(some atom modeling scientific guy might disagree)

For all the ones I know –– including at least LAMMPS, Gromacs, VASP, Dalton, SIESTA, CHARRM ––

`double` suffices.

There is

GNU Quad-Precision Math Library aka libquadmath, which provides 128-bit

__float128 and __complex128 types and a wide range of

math functions. I use it sometimes to calculate coefficients for double precision approximations, and to compare my approximations to "best known values", but that's about it.

When I suspect cancellation error may be an issue –– as in a sum with both large and tiny terms, with the large terms cancelling out ––, either sorting them in descending order of magnitude, or

Kahan summation will deal with it.

The more you spam the f suffix, the more you remind yourself and others the importance of it.
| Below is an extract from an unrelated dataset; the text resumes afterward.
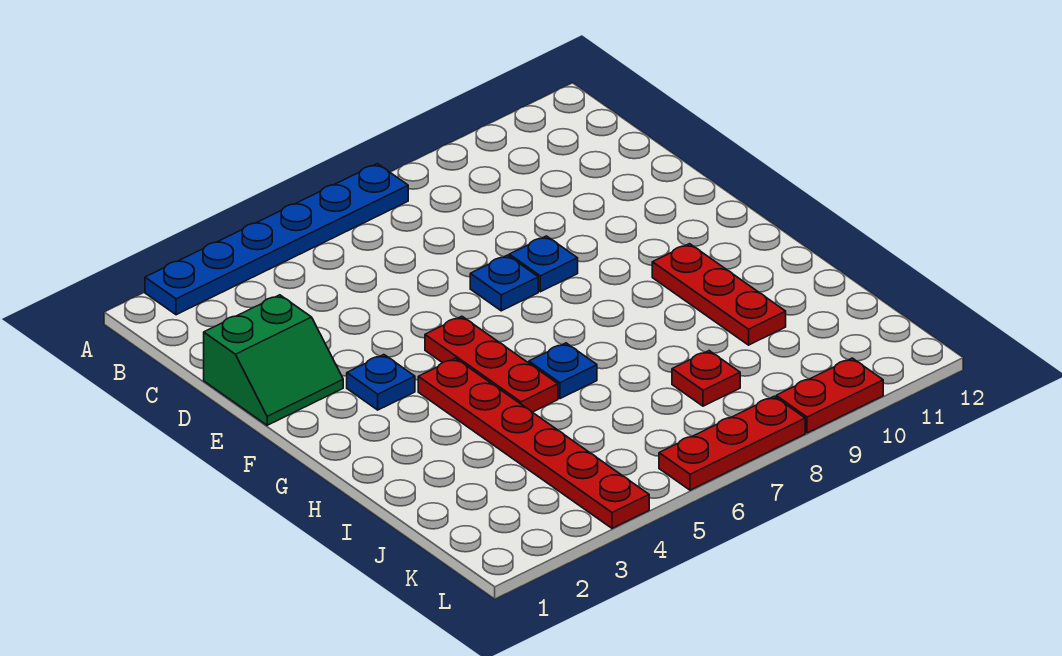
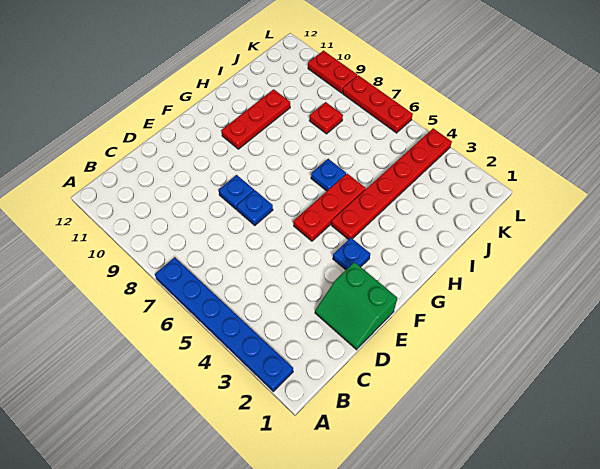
green 2x2 slope [204,295,343,425] -> green 2x2 slope turned to [315,262,397,350]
And sometimes it's very important for performance.

It also reminds one to use the ..f() functions from

`<math.h>`, for example

`sinf()`,

`fabsf()`,

`expf()`, and so on.

Typical speed-enhanced non-IEEE 754 about-single-precision floating-point libraries use a 8-bit signed exponent, and a 24-bit signed mantissa, often in two's complement format, and all bits explicit. Multiplication yields a 48-bit temporary, where only the 25 most significant bits matter; 24 for the actual result, and one for rounding. Similarly, about-double-precision can use either a 8-bit or 16-bit signed exponent, and a 56-bit or 48-bit mantissa.
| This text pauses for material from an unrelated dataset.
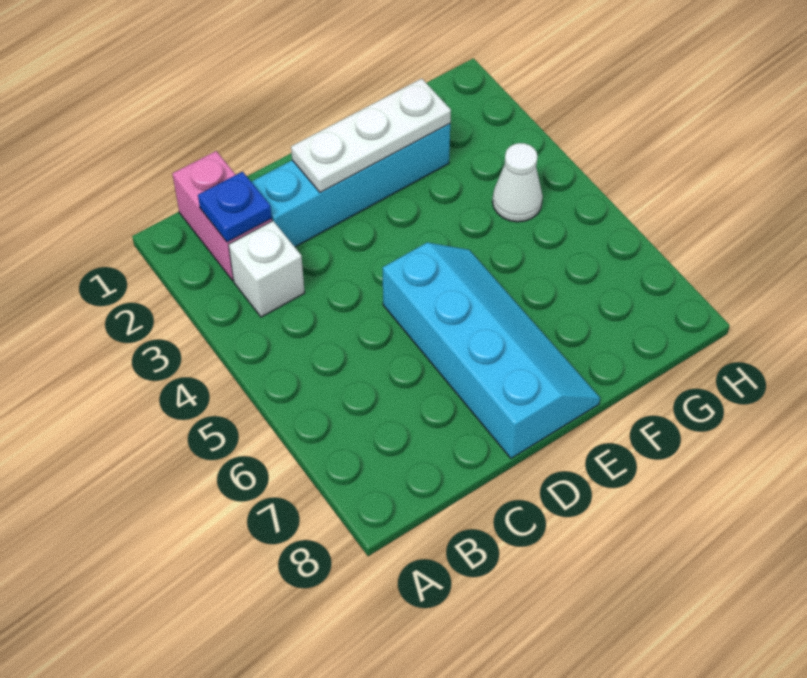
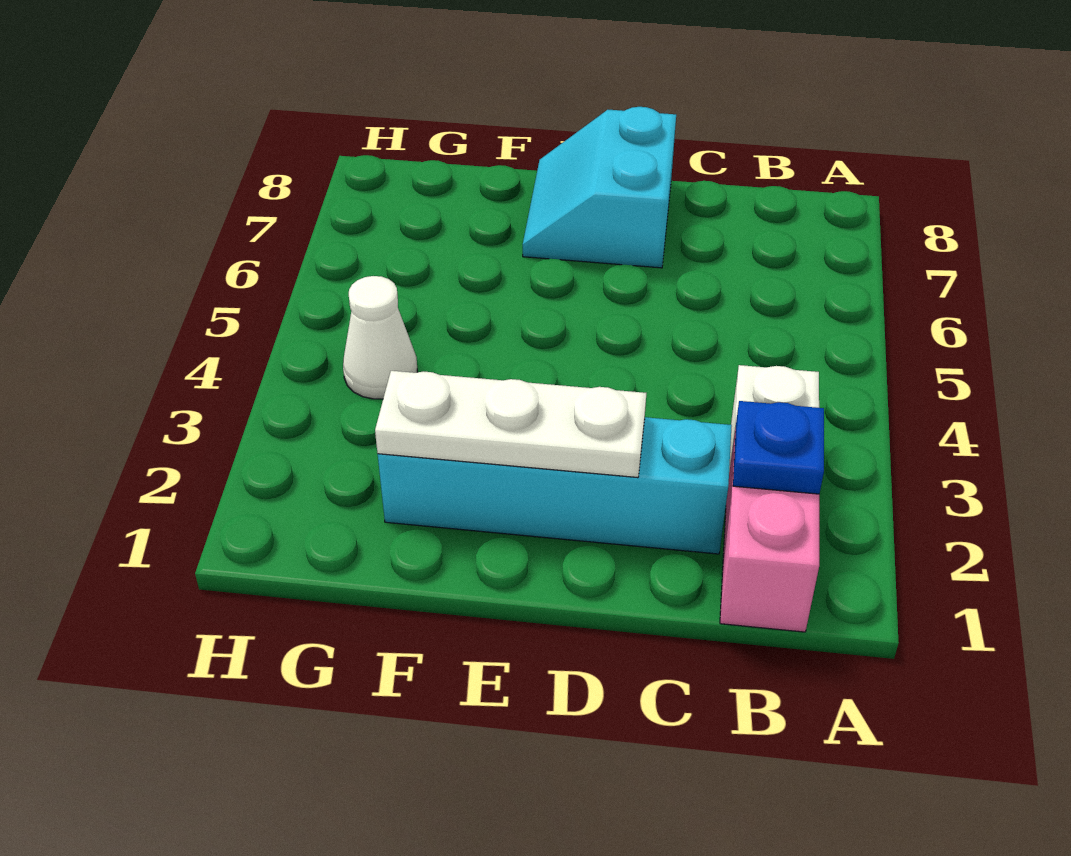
cyan 2x4 slope [383,243,600,458] -> cyan 2x2 slope [523,107,676,268]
It is also useful to know that you can represent any finite unsigned

`float` value in magnitude (ignoring sign), including subnormals, using a 277-bit fixed point format Q128.149. Since its integer and fractional parts are converted to decimal separately, you only need a 160-bit unsigned integer bit scratch pad for the conversion; or about 20 bytes. We had a thread about the details some time ago.

`double` may need up to 2098 bits, Q1024.1074, but that too is doable with a 1088-bit or 136-byte scratch pad. Fractional part happens to be easier to convert to decimal, via repeated multiplication by 10; that pushes the next fractional digit to the units place, and is why the scratch pad needs about 4 more bits than the full fractional range (i.e. Q4.1074). Because of rounding, the fractional part may round up to the next larger integer, and thus should be converted before the decimal part. The conversion of the integer part is easiest to implement via repeated division-by-10 with remainder, each consecutive remainder yielding the decimal digits from right to left.
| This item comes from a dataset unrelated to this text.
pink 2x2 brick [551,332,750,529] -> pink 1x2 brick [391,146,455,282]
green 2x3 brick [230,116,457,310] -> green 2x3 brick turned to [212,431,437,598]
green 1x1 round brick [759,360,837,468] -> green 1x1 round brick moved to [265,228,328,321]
"AI" calculations often use either integers or a half-precision floating point with 11-bit mantissa (implicit most significant bit, which is 1 for all normals and 0 for subnormals) and 5-bit exponent. It has the nice feature that all its finite values, including subnormals, can be represented exactly in magnitude (i.e. ignoring sign bit) using 40-bit Q16.Q24 fixed point format. Multiplication is only 11-bit by 11-bit with 22-bit result, of which 11 high bits remain in the result, and the highest dropped bit determines rounding; addition and subtraction requires a 21-bit scratchpad.